Express the part of the rows that opens with the line containing "Which series contains the lowest Y value?" and closes with the line containing "List the series" as a JSON list of strings, one string per line, skipping blank lines. Leave the pictures out of the answer.

[[ Working data open ]]

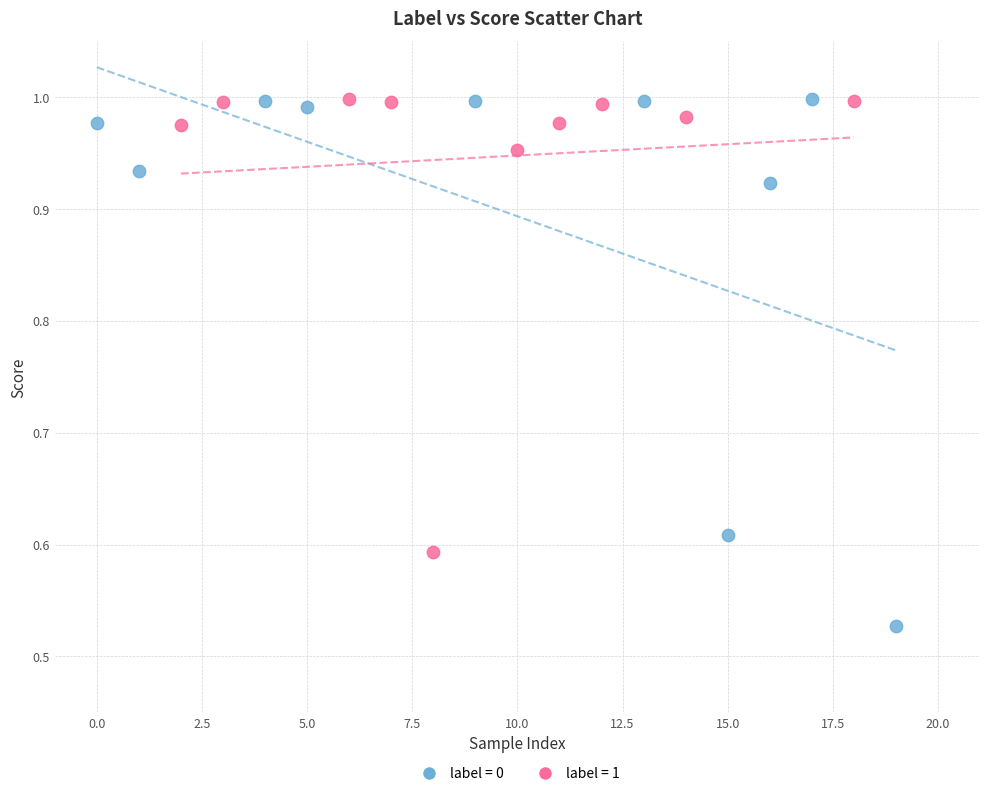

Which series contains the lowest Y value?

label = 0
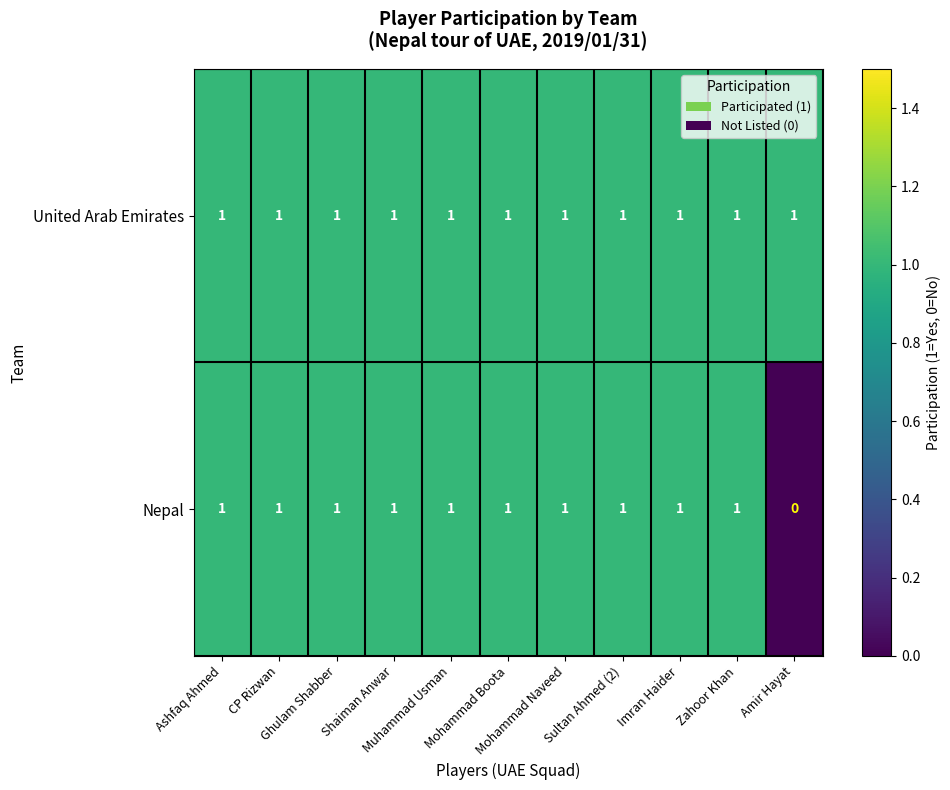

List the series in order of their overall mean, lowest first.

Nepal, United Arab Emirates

[[ Working data closed ]]
[[ Working data open ]]

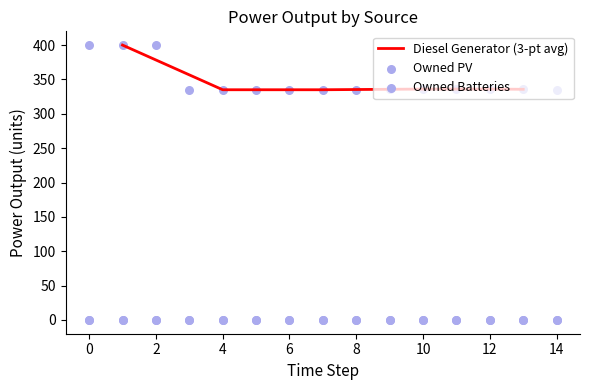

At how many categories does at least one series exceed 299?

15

[[ Working data closed ]]

=== The completed task ===
[
  "Which series contains the lowest Y value?",
  "label = 0",
  "List the series in order of their overall mean, lowest first."
]